14/05/2025
Compte rendu du livre ‘Quid sit lumen’ de Marsile Ficin, paru aux éditions Allia, 2025.
À un moment où certains se plaignent à juste titre de la tendance chronique de nos intellectuels à se tromper, la lecture de cet opuscule de Ficin sur la lumière pourrait s’avérer d’un grand secours... Brillant platonicien du XVe siècle, son auteur, loin des errances actuelles qui enferment la philosophie dans la rhétorique ou la dégradent en idéologie, fut un exemple d’ouverture universelle à la Vérité, dont on sait aussi à quel point elle est aujourd’hui menacée. À la confluence du christianisme et de l’hermétisme, Ficin a su renouer avec la ‘Prisca theologia’ dont on retrouvera encore quelques traces chez Newton ! Le principe d’une tradition doctrinale inter-culturelle dont la pérennité assurait depuis toujours la transmission d’une science sacrée, constituait le cœur de sa pensée qu’il faudrait ressaisir de toute urgence.
Puisqu’il évoque dès le début de son texte le “Soleil Platonicien” (p. 15), on rappellera que dans son explication de l’allégorie de la caverne Platon indique (Rép.

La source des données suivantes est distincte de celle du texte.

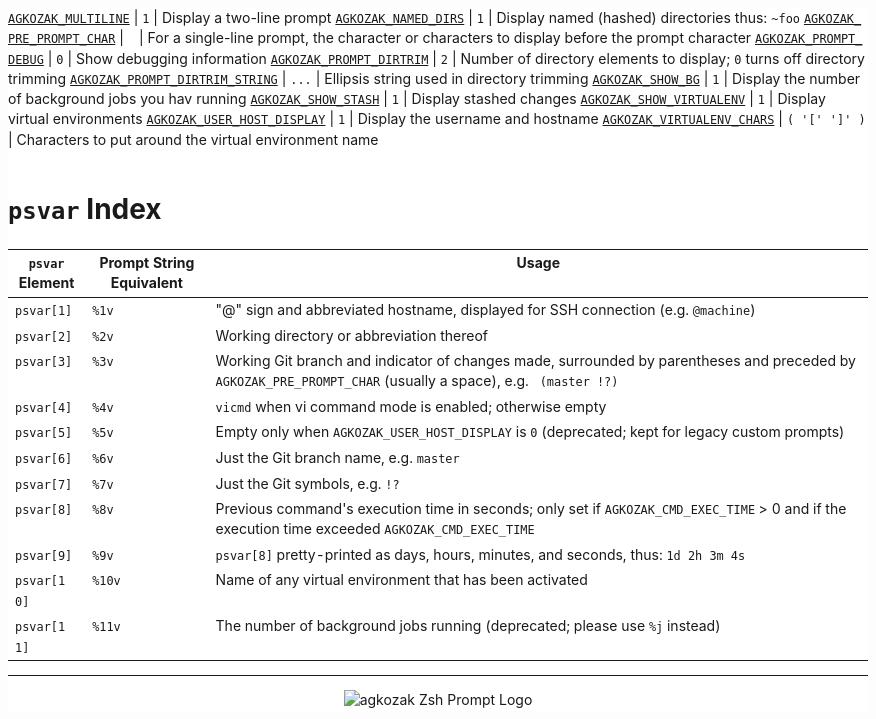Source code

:[`AGKOZAK_MULTILINE`](#optional-single-line-prompt) | `1` | Display a two-line prompt
[`AGKOZAK_NAMED_DIRS`](#abbreviated-paths) | `1` | Display named (hashed) directories thus: `~foo`
[`AGKOZAK_PRE_PROMPT_CHAR`](#optional-single-line-prompt) | ` ` | For a single-line prompt, the character or characters to display before the prompt character
[`AGKOZAK_PROMPT_DEBUG`](#asynchronous-methods) | `0` | Show debugging information
[`AGKOZAK_PROMPT_DIRTRIM`](#abbreviated-paths) | `2` | Number of directory elements to display; `0` turns off directory trimming
[`AGKOZAK_PROMPT_DIRTRIM_STRING`](#abbreviated-paths) | `...` | Ellipsis string used in directory trimming
[`AGKOZAK_SHOW_BG`](#background-jobs-status) | `1` | Display the number of background jobs you hav running
[`AGKOZAK_SHOW_STASH`](#agkozak_show_stash) | `1` | Display stashed changes
[`AGKOZAK_SHOW_VIRTUALENV`](#virtual-environments) | `1` | Display virtual environments
[`AGKOZAK_USER_HOST_DISPLAY`](#agkozak_user_host_display) | `1` | Display the username and hostname
[`AGKOZAK_VIRTUALENV_CHARS`](#virtual-environments) | `( '[' ']' )` | Characters to put around the virtual environment name

# `psvar` Index

`psvar` Element | Prompt String Equivalent | Usage
--- | --- | ---
`psvar[1]` | `%1v` | "@" sign and abbreviated hostname, displayed for SSH connection (e.g. `@machine`)
`psvar[2]` | `%2v` | Working directory or abbreviation thereof
`psvar[3]` | `%3v` | Working Git branch and indicator of changes made, surrounded by parentheses and preceded by `AGKOZAK_PRE_PROMPT_CHAR` (usually a space), e.g. ` (master !?)`
`psvar[4]` | `%4v` | `vicmd` when vi command mode is enabled; otherwise empty
`psvar[5]` | `%5v` | Empty only when `AGKOZAK_USER_HOST_DISPLAY` is `0` (deprecated; kept for legacy custom prompts)
`psvar[6]` | `%6v` | Just the Git branch name, e.g. `master`
`psvar[7]` | `%7v` | Just the Git symbols, e.g. `!?`
`psvar[8]` | `%8v` | Previous command's execution time in seconds; only set if `AGKOZAK_CMD_EXEC_TIME` > 0 and if the execution time exceeded `AGKOZAK_CMD_EXEC_TIME`
`psvar[9]` | `%9v` | `psvar[8]` pretty-printed as days, hours, minutes, and seconds, thus: `1d 2h 3m 4s`
`psvar[10]` | `%10v` | Name of any virtual environment that has been activated
`psvar[11]` | `%11v` | The number of background jobs running (deprecated; please use `%j` instead)

<hr>

<p align="center">
  <img src="img/logo.png" alt="agkozak Zsh Prompt Logo">
</p>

VII, 517b) que l’Idée du Bien “a dans le monde visible, engendré la lumière et le souverain de la lumière”, c’est-à-dire le Soleil, symbole naturel de la divinité. L’étymologie du mot dieu comporte d’ailleurs une racine indo-européenne (‘dei’) qui signifie briller. La lumière est donc en premier lieu, comme dans le Prologue de Jean, une Réalité métaphysique et spirituelle invisible, associée à la Vie et à la Connaissance, dont la lumière sensible est un reflet. De même que chez Platon qui dans le passage précité évoquait la vérité et l’intelligence, Ficin parle du “sublime sommet de l’intellect” (p. 21) qui assure la liaison entre le sensible et l’Intelligible : l’intellect est le “rayon” de Dieu (p. 22). La comparaison orphique entre le soleil et l’œil, comparé à une étoile (p. 35), est aussi remarquable (p. 27).
Ficin conclut en écrivant que “la lumière (‘lumen’) est pour ainsi dire un signe divin (‘numen’) renvoyant l’image de Dieu dans ce temple qu’est le monde” (p. 37). Une telle vision montre qu’elle était encore la hauteur de sa pensée comparée aux piètres ratiocinations de nos “philosophes”.
Dans une brève étude finale, le traducteur B. Schefer signale opportunément la grande importance de la ‘catena aurea’ (chaîne d’or) homérique (p. 44) qui avait fait l’objet d’un ouvrage substantiel de P. Lévêque (1959) dans lequel celui-ci associait cette “lumière rectiligne qui traverse le ciel“ à l’axe du monde, sans oublier la “chaîne d’Hermès” dont on sait aussi précisément le lien cosmique avec le Soleil.